The assembly-type variable stiffness lateral connection energy dissipating member according to claim 1, wherein the left and right connection end plates (2) are provided with a sliding track (13) matching the steel plate of the lifting area (15).
The assembly-type variable stiffness lateral connection energy dissipating member according to claim 1, characterized in that: two adjacent steel plates of the lifting area (15) are respectively welded to the left and right connecting end plates (2) on one side, and are not welded A gap is provided on one side, and the sliding track (13) is provided on a side of the steel plate on the left and right connection end plates (2) where a gap is left.
The assembly-type variable stiffness lateral connection energy dissipating member according to claim 4, characterized in that: the steel plate (5) in the energy consumption area is made of mild steel or stainless steel, and the steel plate in the lifting area (15) is made of ordinary steel or high-strength steel. .
The method for installing an assembly-type variable stiffness lateral connection energy dissipating member according to claims 4-9, wherein the steps are as follows:

(1) Reserve bolt holes: reserve the design on the steel plate (5) in the energy consumption area, the steel plate in the lifting area (15), the bolt restraint plate (9) and the bolt connection plate (4) in the energy consumption area (14).

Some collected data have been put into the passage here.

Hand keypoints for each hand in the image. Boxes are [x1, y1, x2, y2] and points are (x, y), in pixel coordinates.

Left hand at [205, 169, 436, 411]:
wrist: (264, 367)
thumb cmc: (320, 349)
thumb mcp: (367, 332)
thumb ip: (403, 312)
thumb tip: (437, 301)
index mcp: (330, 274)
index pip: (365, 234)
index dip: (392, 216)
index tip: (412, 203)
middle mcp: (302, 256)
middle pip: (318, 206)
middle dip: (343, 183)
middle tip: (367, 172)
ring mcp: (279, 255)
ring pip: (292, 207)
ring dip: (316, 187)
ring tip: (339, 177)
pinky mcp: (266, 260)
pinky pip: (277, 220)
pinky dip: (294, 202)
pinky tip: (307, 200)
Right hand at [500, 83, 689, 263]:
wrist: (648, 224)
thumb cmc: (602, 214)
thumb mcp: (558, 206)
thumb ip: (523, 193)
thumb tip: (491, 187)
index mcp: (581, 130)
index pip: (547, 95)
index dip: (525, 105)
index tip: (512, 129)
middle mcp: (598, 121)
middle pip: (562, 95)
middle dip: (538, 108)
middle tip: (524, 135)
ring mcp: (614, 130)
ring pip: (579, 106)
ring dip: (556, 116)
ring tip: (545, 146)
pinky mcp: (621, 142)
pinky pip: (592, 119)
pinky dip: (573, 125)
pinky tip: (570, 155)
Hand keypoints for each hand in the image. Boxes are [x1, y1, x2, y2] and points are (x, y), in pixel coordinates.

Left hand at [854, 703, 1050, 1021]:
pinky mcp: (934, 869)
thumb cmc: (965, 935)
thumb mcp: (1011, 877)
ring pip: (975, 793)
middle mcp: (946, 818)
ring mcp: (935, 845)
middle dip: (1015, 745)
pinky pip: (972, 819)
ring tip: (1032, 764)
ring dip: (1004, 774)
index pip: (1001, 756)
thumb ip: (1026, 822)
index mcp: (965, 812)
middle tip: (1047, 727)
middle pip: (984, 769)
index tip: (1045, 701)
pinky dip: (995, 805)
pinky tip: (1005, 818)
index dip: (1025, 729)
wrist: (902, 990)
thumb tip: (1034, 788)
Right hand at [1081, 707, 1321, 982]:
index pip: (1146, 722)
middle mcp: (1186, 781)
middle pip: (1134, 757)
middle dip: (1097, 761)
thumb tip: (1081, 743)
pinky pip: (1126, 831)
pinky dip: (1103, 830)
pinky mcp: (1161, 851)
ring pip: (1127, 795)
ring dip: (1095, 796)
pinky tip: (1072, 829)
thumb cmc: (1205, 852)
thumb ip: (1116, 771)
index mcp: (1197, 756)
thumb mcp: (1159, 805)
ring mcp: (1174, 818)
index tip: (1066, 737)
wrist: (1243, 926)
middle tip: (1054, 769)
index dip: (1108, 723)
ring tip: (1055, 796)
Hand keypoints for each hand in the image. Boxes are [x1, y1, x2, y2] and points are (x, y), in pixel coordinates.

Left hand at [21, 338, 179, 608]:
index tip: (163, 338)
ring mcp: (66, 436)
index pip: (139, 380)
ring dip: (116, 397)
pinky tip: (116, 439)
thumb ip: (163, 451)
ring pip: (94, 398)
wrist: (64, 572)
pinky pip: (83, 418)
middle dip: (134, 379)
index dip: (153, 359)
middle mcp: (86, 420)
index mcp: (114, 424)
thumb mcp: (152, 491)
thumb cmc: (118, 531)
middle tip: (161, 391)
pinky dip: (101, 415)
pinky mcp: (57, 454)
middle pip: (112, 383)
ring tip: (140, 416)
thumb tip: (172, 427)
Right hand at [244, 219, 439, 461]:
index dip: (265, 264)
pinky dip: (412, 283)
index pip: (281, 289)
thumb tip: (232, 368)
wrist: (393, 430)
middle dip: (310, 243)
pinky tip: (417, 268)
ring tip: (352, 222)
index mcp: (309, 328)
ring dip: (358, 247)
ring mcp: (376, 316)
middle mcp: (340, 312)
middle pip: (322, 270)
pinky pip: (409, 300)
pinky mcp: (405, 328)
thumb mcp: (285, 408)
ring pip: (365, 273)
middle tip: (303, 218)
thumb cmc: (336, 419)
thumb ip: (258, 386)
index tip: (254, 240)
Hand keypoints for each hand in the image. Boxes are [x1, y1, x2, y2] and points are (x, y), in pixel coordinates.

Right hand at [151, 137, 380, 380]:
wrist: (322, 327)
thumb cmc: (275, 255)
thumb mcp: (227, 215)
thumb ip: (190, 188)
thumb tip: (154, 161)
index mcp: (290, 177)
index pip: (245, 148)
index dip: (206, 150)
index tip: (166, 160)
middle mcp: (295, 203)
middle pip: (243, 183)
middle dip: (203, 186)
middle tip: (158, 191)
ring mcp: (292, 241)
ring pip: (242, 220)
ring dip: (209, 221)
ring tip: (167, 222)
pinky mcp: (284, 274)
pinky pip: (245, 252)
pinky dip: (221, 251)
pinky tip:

The size of the bolt holes;

(2) Welded steel plates: Weld the bolt connection plate (4) inside the energy consumption area (14) to the left and right connection end plates (2), and the steel plate in the lifting area (15) to the left and right connection end plates (2), respectively;

(3) Bolt connection: The steel plate in the lifting area (15) and the buckling restraint plate (9) placed parallel to the front and back are bolted, and then the steel plate (5) in the energy consumption area and the outer bolt connection plate (4) are connected by bolts;

(4) Connect the shear wall: connect the left and right connecting end plates (2) and the combined steel plate shear wall (1) on both sides by high-strength tie rod bolts (3).